Kim Izzo, author of "The Jane Austen Marriage Manual"





It's always a delight to stumble upon a chick-lit novel that is smart, well-crafted and witty. Such is the case with Kim Izzo's The Jane Austen Marriage Manual, a debut novel that brings class to the genre.

I'm not going to lie. At first I was skeptical of the premise: A single, 40-year-old woman goes on a mission to prove that she, and others like her, can "make a good marriage" in modern times. In other words, she throws her scruples out the window and sets off on a mercenary mission to marry for money. But in the spirit of the Jane Austen novels from which this story is inspired, I decided to keep an open mind and set my skepticism aside.

I'm glad I did. When we are first introduced to Kate Shaw, she is an acting beauty editor for a fashion magazine and living at home with her mother and grandmother. In rapid-fire succession, Kate loses her job, her beloved grandmother dies and her mother's gambling debt forces them to sell their family home. In the bleak landscape of the recession, Kate finds herself jobless and homeless.

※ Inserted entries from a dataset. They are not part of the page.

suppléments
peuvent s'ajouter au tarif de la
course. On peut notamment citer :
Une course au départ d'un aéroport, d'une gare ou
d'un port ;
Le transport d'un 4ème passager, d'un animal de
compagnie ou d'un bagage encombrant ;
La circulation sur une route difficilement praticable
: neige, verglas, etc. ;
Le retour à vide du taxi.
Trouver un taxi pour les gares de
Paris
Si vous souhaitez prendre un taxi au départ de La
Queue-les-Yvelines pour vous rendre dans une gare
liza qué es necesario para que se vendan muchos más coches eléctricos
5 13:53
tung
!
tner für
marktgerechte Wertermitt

This is where the reader is asked to suspend belief: In the perfect storm of Kate's grief, poverty and midlife crisis, she accepts a freelance assignment inspired by her heroine, Jane Austen, and sets out to answer the question of whether it is possible in this day and age to marry well.

But not only does Kate intend to write the article, she intends to live it as well. In her delusion, she hatches a plan to prove that a 40-year-old woman can find a husband for the sole purpose of financial security, and in so doing, solve her own family's financial crisis.

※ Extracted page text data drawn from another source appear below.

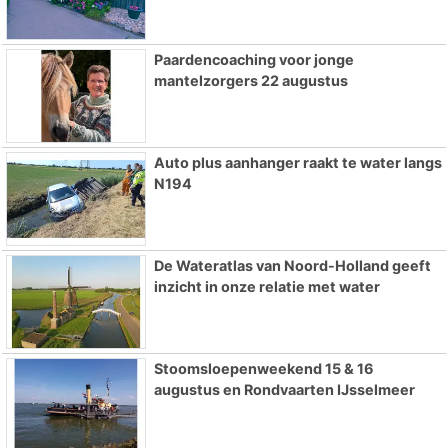
Paardencoaching voor jonge
mantelzorgers 22 augustus
Auto plus aanhanger raakt te water langs
N194
De Wateratlas van Noord-Holland geeft
inzicht in onze relatie met water
Stoomsloepenweekend 15 & 16
augustus en Rondvaarten IJsselmeer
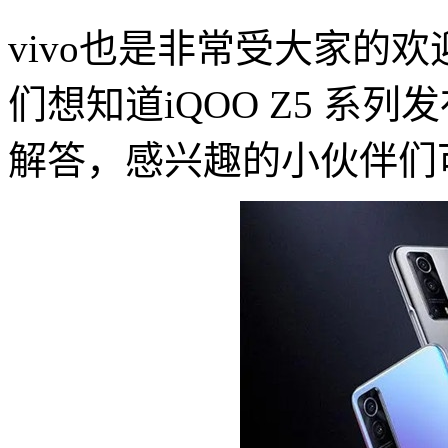
vivo也是非常受大家的
们想知道iQOO Z5 系
解答，感兴趣的小伙伴们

It is at this point that Kate's principles, independence and integrity are suddenly supplanted by those of an unrecognizable, calculating gold-digger.

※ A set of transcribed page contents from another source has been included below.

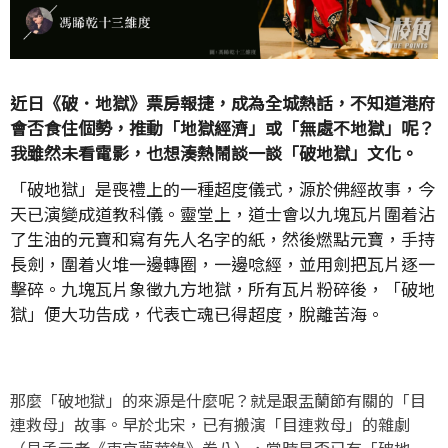
近日《破．地獄》票房報捷，成為全城熱話，不知道港府
會否食住個勢，推動「地獄經濟」或「無處不地獄」呢？
我雖然未看電影，也想湊熱鬧談一談「破地獄」文化。
「破地獄」是喪禮上的一種超度儀式，源於佛經故事，今
天已演變成道教科儀。靈堂上，道士會以九塊瓦片圍着沾
了生油的元寶和寫有先人名字的紙，然後燃點元寶，手持
長劍，圍着火堆一邊轉圈，一邊唸經，並用劍把瓦片逐一
擊碎。九塊瓦片象徵九方地獄，所有瓦片粉碎後，「破地
獄」便大功告成，代表亡魂已得超度，脫離苦海。
那麼「破地獄」的來源是什麼呢？就是跟盂蘭節有關的「目
連救母」故事。早於北宋，已有搬演「目連救母」的雜劇
（見孟元老《東京夢華錄》卷八），當時是否已有「破地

To her credit, Izzo's writing is so breezy and engaging, I was happy to buy in. Lady Kate (as she's now known, thanks to the title her best friends bought her for her 40th birthday) travels from New York to St. Moritz and London, chasing and being chased by a cast of male characters ranging from the repugnant to the ravishing, seamlessly infiltrating the high society to which her future rich husband belongs.

Once Kate's in Europe, the story really hits its stride. Izzo has either done her research or is well acquainted with the polo crowd. Her observations are wry and often hilarious, and the narrative flows briskly, as though Kate is an old friend confiding in us about her adventures traipsing across Switzerland.

She quickly hones in on Scott Madewell, a wealthy, attractive older man, but there's a glitch in her plan in the form of sexy, antagonistic Griff Saunderson. (Didn't see that one coming!) Kate is so focused on becoming Scott's wife, she ignores the obvious mutual attraction with Griff, and the reader is left in suspense as to whether Kate will choose "Mr. Right or Mr. Rich."

Kate is a mostly likeable character; she's smart, self-deprecating and determined. In spite of her book's few clichés and the inevitable neat and tidy "happily ever after," Izzo has mastered structure and pace, and the result is an enjoyable, entertaining ode to Pride and Prejudice.

Love or money, that is the question. Original? Who cares? The point is, we do care about which man Kate is going to choose and whether, indeed, "happiness in marriage is entirely a matter of chance."